Aku terus mengintai sosoknya.
Disudut sekolah sekalipun, tak lupa untuk kuhampiri. Dimana mereka? Aku tak
menemukan batang hidungnya. Sebenarnya, aku hanya mencari Adam, bukan Farah.
Namun, karana mereka kerap kali menghilang secara bersamaan, rasa curigaku
muncul sangat besar. Sepeda motornya tidak ada di parkiran. Rasa curigaku
semakin parah, bahkan entah mengapa airmata di kelopak mataku ini sudah tak
sabar untuk keluar.
“Hey,
lihat Adam?” Aku bertanya pada Haidar, teman satu sekolah sekaligus
tetangganya.
“Hmmm…
Enggak, Qhey.”
“Mengapa
kau begitu kaku? Aku ini kawanmu! Bersikaplah seperti biasanya.” Aku mulai
memukul bahunya.
“Hmm…
Aku ke kelas dulu, Qhey.”
“Hey!
Haidarr…! Sial, aku ditinggalnya.”
Sudahlah. Aku sudah lelah bertanya
kesana-kemari dimana letak Adam. Aku harus beristirahat. Aku akan melupakan
kejadian yang kualami bersama Haidar. Sebenarnya, aku masih berpikir-pikir, apa
yang sebenarnya terjadi pada Haidar. Mengapa ia begitu kaku padaku?
***
Malam ini, aku tak memiliki tugas dari
guru. Saatnya aku mengistirahatkan pikiranku dengan merasakan lembutnya angin
malam diatas balkon kamarku, kelap-kelip bintang dilangit, dan alunan music
yang terus berputar dilayar ponselku. Betapa aku menikmati malam yang damai
ini. Kepalaku mulai bergerak sesuai music yang berdendang, hentakkan kecil
dikakiku juga menyertai music yang kudengarkan. Jarang sekali aku menikmati
malam seperti ini.
From:
Zalfa (+6287894….)
Jum, 20
Sep 2013
Qhey, apa
yang terjadi padamu? Maaf sebelumnya, aku harus mengatakan ini padamu. Ada apa
denganmu dan Adam? Entah apa yang terjadi, tadi aku melihat seseorang berpostur
seperti Adam bersama seorang perempuan, tapi aku tak tahu siapa itu. Apa itu
kamu? Aku tak ingin kau suudzon. Aku ikut berdo’a semoga aku hanya salah lihat
ya.. :)
19:30
Aku tidak
apa-apa. Kau melihat Adam? Oh, tidak. Itu bukan aku, Fa. Besok aku ingin bicara
padamu ya..
***
Istirahat yang tak sempunra itu
membuatku benar-benar lelah. Yang ada dipikiranku saat memasuki gerbang sekolah
hanyalah pesan singkat dari Zalfa.
“Zalfa…” Aku berlari menghampirinya yang
bari saja tiring dari mobil berwarna merah marun itu.
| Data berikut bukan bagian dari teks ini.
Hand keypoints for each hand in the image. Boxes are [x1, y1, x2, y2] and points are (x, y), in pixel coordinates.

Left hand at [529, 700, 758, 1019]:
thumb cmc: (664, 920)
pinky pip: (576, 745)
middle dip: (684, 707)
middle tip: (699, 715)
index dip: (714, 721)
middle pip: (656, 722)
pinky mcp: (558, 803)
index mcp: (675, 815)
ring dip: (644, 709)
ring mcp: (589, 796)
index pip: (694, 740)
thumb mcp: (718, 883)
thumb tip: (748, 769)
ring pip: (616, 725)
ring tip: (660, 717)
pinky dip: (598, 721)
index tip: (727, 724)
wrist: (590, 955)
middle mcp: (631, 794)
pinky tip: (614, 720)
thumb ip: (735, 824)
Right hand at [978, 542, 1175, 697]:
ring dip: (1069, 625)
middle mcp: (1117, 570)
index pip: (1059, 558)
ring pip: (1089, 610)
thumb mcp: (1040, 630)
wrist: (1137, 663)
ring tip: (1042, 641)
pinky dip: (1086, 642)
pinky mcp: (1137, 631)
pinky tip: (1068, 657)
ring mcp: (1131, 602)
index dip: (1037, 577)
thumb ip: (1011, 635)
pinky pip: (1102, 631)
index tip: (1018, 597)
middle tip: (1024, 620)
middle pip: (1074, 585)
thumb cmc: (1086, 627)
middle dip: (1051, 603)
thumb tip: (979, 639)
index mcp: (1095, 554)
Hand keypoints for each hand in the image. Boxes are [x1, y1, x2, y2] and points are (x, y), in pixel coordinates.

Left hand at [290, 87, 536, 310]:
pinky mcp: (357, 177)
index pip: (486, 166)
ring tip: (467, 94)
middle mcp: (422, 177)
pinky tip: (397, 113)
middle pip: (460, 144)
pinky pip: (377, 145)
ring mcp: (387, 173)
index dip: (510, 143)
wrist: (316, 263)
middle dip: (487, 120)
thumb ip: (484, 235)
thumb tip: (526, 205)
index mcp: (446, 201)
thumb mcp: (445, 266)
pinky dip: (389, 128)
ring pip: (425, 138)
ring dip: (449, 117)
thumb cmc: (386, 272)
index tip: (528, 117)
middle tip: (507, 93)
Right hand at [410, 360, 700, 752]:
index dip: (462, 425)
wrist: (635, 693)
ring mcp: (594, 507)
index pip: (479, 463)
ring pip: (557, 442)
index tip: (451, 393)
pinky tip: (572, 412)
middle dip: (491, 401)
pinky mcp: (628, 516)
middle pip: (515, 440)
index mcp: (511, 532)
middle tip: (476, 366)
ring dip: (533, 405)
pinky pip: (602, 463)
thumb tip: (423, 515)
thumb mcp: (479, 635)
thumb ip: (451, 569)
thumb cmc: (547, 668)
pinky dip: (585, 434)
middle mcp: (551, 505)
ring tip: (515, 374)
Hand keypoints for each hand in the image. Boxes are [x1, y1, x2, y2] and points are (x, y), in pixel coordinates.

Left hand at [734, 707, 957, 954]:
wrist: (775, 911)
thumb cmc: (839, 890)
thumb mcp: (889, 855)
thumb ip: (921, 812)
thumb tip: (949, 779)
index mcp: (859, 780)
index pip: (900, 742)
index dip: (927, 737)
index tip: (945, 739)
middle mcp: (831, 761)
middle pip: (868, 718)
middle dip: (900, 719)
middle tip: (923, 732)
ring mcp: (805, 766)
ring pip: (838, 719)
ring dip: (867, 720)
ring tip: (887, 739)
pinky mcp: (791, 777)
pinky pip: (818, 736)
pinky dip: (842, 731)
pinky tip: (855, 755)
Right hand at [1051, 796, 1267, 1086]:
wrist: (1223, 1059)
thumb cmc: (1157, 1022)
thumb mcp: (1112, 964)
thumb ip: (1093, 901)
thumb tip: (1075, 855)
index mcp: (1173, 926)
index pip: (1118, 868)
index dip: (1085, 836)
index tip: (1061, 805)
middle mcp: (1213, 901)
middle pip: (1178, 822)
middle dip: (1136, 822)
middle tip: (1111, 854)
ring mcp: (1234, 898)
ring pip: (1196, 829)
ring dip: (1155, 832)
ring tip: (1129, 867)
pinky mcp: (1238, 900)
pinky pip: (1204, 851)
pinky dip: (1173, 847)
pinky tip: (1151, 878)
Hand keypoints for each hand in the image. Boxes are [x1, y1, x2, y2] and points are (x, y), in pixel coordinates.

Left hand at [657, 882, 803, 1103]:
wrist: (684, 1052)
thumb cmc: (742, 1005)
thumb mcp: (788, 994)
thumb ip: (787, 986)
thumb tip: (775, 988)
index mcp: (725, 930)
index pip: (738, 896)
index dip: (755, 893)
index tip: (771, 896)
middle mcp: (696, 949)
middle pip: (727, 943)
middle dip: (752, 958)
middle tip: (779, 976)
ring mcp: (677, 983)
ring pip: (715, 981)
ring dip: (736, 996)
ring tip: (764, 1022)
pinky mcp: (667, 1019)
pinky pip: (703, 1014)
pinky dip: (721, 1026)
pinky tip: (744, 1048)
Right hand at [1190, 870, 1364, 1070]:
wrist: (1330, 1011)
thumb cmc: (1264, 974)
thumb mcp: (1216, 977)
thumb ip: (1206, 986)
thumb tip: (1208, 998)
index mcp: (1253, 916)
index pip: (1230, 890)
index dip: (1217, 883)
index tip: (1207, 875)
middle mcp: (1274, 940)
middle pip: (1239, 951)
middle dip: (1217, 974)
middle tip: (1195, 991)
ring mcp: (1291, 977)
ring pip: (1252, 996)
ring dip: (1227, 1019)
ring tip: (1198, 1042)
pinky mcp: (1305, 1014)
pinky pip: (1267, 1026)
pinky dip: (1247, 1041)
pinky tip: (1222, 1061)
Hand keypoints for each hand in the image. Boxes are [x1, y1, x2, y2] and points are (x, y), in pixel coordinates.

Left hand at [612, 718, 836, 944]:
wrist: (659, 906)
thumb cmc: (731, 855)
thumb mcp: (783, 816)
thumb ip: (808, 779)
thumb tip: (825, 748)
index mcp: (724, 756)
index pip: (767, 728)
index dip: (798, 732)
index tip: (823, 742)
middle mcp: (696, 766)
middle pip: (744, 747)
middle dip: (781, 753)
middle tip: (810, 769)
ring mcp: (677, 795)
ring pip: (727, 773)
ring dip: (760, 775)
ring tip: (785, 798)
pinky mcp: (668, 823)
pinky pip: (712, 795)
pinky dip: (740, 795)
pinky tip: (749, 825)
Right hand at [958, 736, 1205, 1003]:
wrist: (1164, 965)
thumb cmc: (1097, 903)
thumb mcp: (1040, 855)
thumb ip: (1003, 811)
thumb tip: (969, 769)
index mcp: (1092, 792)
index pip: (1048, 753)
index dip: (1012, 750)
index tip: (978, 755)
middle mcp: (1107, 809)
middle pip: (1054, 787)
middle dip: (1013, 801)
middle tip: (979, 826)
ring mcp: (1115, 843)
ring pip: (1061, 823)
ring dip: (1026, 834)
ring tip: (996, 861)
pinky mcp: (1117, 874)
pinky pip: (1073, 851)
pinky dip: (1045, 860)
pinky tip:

“Qheyla, maaf, pesan singkatku semalam..
Aku tak memiliki maksud lain, aku hanya ingin tahu apakah itu kau? Kau yang
bersama Adam?”
“Dimana kau melihatnya, Fa?”
“Hmmm… Sebenarnya, aku ingin kau tahu,
Qhey. Tapi, kau jangan pernah marah padaku.”
“Bicaralah padaku. Jika yang ingin kau
bicarakan adalah misteri tentang Adam selama ini, kau wajib memberitahukan itu
padaku.”
Sungguh, aku benar-benar tak percaya. Apa betul yang Zalfa katakan?
Astaga! Betapa bodohnya aku. Aku sangat bodoh, aku menjadi satu-satunya orang
yang tidak tahu diantara mereka semua yang tahu. Padahal aku sangat mengagumi
Adam. Airmataku benar-benar jatuh sangat deras. Aku harus menanyakan ini pada
Adam. Apa ini benar? Sungguh betapa teganya mereka.